Depending on where the application ran prior to the site failure, the following behavior can be

expected when a site completely fails:

• Applications which ran on the failing site are expected to fail over automatically to the remaining

site.

• The applications that ran at the remaining site are expected to keep running without manual

intervention or interruption. A short pause or hang might be experienced.

A site failure like this leaves each volume with just one mirror (plex) available. Updates to the volumes

are tracked in the FastResync maps of the associated DCO volumes for the time the plexes are missing

from the failed site. The expected reaction to a site failure is the same regardless if the CVM master

node is located at the failed site or not.

Restoring a failed site

The tasks described in this section are examples of how to recover from a simulated site failure. These

failures are simulated, in that none of the cluster components were physically damaged or

experienced loss of configuration information. The recovery from a real site failure could involve

different steps depending on whether some of the devices were permanently damaged and had to be

replaced with new ones.

These are the basic steps of a site recovery in an SMS A.01.0x EDC on HP-UX 11i v2:

• Power up/boot up all cluster components that were failed during the tests (nodes, arrays, network

and FC switches)

• Validate connectivity (network and Fibre Channel) within the cluster

• Make the LUNs visible to the OS by executing ioscan(1M), in case the node booted up before

all storage devices became visible. This step is unnecessary on HP-UX 11i v3 since the OS

automatically registers devices as they become available again.

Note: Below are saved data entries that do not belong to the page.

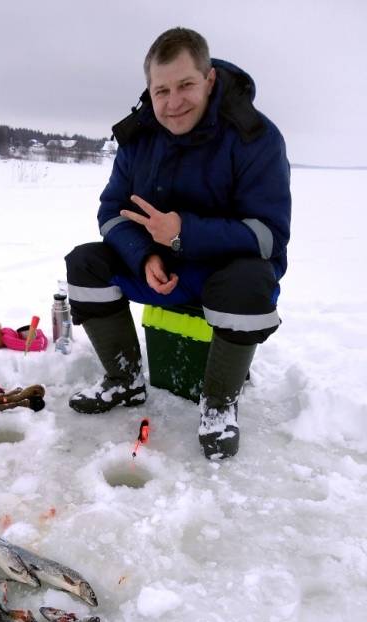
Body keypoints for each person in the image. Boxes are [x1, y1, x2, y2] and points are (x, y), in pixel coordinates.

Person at [65, 27, 291, 459]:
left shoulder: (255, 137)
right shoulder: (139, 137)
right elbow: (111, 211)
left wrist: (185, 232)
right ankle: (124, 379)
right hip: (159, 265)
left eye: (185, 85)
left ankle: (220, 404)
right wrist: (145, 253)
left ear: (208, 80)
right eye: (160, 90)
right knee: (85, 263)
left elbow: (270, 235)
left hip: (223, 272)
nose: (173, 102)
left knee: (251, 281)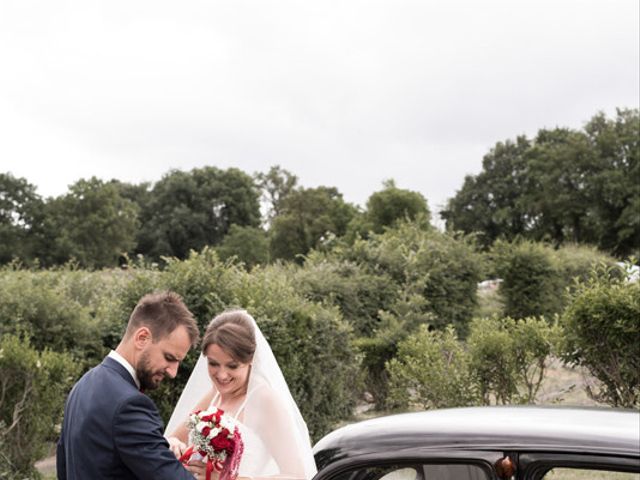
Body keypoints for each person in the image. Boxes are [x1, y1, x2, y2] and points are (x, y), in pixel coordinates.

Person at [56, 291, 206, 480]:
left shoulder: (83, 384)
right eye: (169, 358)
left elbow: (64, 467)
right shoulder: (129, 404)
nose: (173, 372)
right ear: (142, 337)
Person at [165, 309, 317, 480]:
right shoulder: (214, 395)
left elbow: (296, 476)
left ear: (251, 359)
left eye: (232, 366)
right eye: (214, 364)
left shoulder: (264, 400)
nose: (221, 375)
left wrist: (227, 478)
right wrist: (174, 445)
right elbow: (172, 440)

• Make the LUNs known to DMP and rebuild the device tree by running the vxdctl enable

command, in case the node booted up before all storage devices became visible.

• Re-attach the LUNs that are reported with the status NODEVICE, by issuing the vxreattach

command. Specifying the “-r” option would automatically recover (resynchronize) the volumes if the

disk contains any. Otherwise, the recovery may be initiated individually with the vxrecover

command. The synchronization is incremental and the amount of synchronization needed depends

on the information in the Fast Resync maps.

VxVM/CVM 5.0 Tip:

The “site-awareness” feature allows site consistent detach and re-attach for

an entire disk group. Instead of having to issue individual commands for

each disk and volume, the re-attach and recovery happen on a per disk

group granularity. Chapter 14 of the VERITAS Volume Manager 5.0

Administrator’s Guide referred to in the Related Documents

section provides

further information on administering sites and remote mirrors.

• Make the failed nodes rejoin the cluster using cmrunnode. The nodes can only join the cluster if they

are able to see the same shared disks that the running cluster nodes are able to see.